WHAT THIS EXERCISE ASKS.
a. In the NTA passage, rewrite the stretch from "In the past, there" through "newscasters on NTA.", substituting "journalists" for "newscasters".
b. According to the NTA passage, in what year was Startimes established?
c. Decide whether each statement agrees with the NTA passage, answering yes or no and quoting the deciding words: (i) NTA Ikeja broadcast on channel 7. (ii) NTA is fully funded by the state. (iii) The Guardian's editorial about NTA appeared on 18 October 2009.

In the past, there was a network centre in Ikeja, NTA Ikeja (channel 7), that existed from 1981 to 2000. There is also an NTA station based in Eket called NTA Eket, broadcast on channel 35, which was abandoned in approximately 2006 as of December 2023. The Nigerian House of Representatives later pushed to reinstate the station to full operations.

==Criticism==
NTA is partially funded through a state subvention. NTA has faced criticism that the content it covers is influenced by government and politicians. This interference is said to diminish the professionalism of newscasters on NTA.

The NTA has been criticized by performing artists such as Becky Umeh for allegedly pressuring her and other artists to align their expression with government propaganda goals. In an editorial on 18 October 2009, the Lagos newspaper The Guardian stated that "the federal government-owned television network, the Nigerian Television Authority, (NTA) is arguably the largest of its type in Africa, but it is yet to have the operational freedom required to maximize its potential."

It has been suggested that the proliferation of NTA stations in every state capital is not useful for broadcasting but is driven by political reasons. The network has also been criticized for using antiquated technology.

==Related services==
NTA's digital Pay TV service, Startimes, was established in 2010 as a partnership with Star Communications Technology of China. Additional NTA channels include NTA Yoruba, NTA Ibo, NTA Hausa, NTA Sports 24 and NTA Parliamentary Channel. In January 2013, it began deploying a subscription DVB-T2 system.

Chart-based quiz items:
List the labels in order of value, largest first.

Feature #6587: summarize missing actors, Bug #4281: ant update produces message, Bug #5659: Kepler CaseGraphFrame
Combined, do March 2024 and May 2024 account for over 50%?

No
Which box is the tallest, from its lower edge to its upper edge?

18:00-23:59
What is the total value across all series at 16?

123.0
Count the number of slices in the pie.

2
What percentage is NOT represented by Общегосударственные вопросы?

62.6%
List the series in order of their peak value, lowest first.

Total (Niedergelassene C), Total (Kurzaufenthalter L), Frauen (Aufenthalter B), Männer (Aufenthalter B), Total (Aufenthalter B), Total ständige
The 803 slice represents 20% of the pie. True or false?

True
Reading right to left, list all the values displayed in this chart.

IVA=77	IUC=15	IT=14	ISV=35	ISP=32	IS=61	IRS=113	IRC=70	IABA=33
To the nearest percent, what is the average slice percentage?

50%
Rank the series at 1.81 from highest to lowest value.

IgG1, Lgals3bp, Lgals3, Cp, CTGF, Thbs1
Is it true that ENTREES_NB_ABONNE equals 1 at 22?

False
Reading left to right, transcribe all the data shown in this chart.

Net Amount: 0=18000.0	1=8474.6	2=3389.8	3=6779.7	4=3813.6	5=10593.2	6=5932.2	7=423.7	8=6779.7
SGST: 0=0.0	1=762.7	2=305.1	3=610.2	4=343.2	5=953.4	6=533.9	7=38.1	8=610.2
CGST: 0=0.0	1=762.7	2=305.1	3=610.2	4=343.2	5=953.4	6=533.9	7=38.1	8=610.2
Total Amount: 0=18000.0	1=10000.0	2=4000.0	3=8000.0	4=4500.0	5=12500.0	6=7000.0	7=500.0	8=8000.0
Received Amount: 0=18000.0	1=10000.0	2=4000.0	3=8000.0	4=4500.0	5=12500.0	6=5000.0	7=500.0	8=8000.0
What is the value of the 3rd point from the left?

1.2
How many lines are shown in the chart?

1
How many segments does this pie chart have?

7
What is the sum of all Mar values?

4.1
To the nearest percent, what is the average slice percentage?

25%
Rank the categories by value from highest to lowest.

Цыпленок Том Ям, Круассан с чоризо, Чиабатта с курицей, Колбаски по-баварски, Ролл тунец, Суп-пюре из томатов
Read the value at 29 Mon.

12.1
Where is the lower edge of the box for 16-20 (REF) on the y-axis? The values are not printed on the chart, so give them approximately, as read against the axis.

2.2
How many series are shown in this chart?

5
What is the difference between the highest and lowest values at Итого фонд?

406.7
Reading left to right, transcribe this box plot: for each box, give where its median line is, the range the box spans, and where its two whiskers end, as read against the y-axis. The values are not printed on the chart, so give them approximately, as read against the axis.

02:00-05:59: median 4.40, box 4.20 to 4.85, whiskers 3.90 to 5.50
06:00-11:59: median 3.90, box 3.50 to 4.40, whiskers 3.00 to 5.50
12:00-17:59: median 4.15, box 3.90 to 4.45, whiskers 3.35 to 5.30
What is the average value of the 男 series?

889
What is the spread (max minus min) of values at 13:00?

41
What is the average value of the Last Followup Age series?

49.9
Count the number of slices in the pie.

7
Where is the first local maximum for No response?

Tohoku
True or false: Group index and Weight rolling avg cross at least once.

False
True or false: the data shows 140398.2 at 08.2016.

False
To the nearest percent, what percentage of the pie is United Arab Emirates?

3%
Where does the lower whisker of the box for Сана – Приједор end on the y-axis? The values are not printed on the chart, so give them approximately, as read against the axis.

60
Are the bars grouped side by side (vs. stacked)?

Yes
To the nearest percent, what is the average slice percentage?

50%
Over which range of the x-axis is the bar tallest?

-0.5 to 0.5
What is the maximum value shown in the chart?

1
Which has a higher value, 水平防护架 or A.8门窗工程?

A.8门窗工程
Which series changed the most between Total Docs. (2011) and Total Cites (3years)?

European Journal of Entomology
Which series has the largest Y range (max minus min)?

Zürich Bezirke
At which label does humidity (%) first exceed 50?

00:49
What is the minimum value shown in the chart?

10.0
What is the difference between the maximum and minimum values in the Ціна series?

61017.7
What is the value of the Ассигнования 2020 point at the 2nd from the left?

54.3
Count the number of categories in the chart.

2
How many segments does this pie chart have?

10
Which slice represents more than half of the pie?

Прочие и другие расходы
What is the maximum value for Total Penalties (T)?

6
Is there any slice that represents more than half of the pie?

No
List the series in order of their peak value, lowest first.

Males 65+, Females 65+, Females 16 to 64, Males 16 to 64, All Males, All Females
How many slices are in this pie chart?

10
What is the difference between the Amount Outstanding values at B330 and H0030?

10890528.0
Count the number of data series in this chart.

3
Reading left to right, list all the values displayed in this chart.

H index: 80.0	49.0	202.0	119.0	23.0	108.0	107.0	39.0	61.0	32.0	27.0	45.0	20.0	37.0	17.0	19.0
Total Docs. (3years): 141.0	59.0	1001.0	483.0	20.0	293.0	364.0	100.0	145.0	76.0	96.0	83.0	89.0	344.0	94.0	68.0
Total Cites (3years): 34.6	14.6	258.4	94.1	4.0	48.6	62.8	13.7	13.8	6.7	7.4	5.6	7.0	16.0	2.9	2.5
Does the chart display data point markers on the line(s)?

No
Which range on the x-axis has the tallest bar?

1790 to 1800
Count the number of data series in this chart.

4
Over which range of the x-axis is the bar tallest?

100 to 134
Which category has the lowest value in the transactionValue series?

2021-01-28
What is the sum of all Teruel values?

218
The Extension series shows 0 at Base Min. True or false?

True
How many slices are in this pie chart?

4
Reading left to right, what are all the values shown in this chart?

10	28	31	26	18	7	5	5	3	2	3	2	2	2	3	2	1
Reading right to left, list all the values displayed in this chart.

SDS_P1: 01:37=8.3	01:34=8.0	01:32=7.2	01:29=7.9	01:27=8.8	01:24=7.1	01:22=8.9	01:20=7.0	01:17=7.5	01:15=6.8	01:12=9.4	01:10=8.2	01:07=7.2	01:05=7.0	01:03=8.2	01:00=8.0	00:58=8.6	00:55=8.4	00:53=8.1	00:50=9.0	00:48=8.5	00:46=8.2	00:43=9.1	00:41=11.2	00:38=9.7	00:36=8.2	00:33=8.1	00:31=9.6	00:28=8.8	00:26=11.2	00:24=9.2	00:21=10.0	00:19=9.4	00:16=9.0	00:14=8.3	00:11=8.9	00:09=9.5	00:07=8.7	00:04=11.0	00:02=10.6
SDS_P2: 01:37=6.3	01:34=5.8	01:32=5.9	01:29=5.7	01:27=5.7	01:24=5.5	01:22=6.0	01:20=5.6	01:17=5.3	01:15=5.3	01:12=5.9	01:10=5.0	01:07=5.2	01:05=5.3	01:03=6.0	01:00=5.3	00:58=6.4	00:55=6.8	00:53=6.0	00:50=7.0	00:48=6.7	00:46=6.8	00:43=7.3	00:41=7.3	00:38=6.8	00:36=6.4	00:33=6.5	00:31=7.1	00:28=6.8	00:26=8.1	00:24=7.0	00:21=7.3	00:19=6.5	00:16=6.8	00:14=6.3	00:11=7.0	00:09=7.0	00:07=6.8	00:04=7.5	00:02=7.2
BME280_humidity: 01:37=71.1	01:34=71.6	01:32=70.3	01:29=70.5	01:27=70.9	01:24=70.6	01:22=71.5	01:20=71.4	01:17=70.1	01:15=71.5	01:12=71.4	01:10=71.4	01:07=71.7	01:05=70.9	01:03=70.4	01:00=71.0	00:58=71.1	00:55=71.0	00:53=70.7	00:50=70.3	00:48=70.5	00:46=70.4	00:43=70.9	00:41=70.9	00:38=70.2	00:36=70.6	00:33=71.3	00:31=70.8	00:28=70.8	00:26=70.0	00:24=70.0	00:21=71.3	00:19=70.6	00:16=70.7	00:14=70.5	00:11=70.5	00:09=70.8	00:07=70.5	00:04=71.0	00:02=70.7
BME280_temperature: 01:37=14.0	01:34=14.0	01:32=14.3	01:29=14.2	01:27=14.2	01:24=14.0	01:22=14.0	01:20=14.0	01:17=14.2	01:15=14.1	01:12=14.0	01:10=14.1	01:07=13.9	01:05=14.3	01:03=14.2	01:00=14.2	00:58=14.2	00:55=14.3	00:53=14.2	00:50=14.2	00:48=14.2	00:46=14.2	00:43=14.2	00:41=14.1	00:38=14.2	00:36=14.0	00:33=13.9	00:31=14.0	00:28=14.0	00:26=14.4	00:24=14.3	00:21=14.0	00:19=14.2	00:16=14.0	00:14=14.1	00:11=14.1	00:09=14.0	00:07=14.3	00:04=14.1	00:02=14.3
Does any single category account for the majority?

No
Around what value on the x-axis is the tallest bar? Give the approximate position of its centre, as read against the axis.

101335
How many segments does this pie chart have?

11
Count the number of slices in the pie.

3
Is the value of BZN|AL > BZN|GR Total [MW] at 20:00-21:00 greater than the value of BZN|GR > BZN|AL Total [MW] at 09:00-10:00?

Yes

RESULTS IN ORDER.
a.
In the past, there was a network centre in Ikeja, NTA Ikeja (channel 7), that existed from 1981 to 2000. There is also an NTA station based in Eket called NTA Eket, broadcast on channel 35, which was abandoned in approximately 2006 as of December 2023. The Nigerian House of Representatives later pushed to reinstate the station to full operations.

==Criticism==
NTA is partially funded through a state subvention. NTA has faced criticism that the content it covers is influenced by government and politicians. This interference is said to diminish the professionalism of journalists on NTA.

b. 2010

c.
(i) Yes: "NTA Ikeja (channel 7)"
(ii) No: "NTA is partially funded through a state subvention."
(iii) Yes: "In an editorial on 18 October 2009"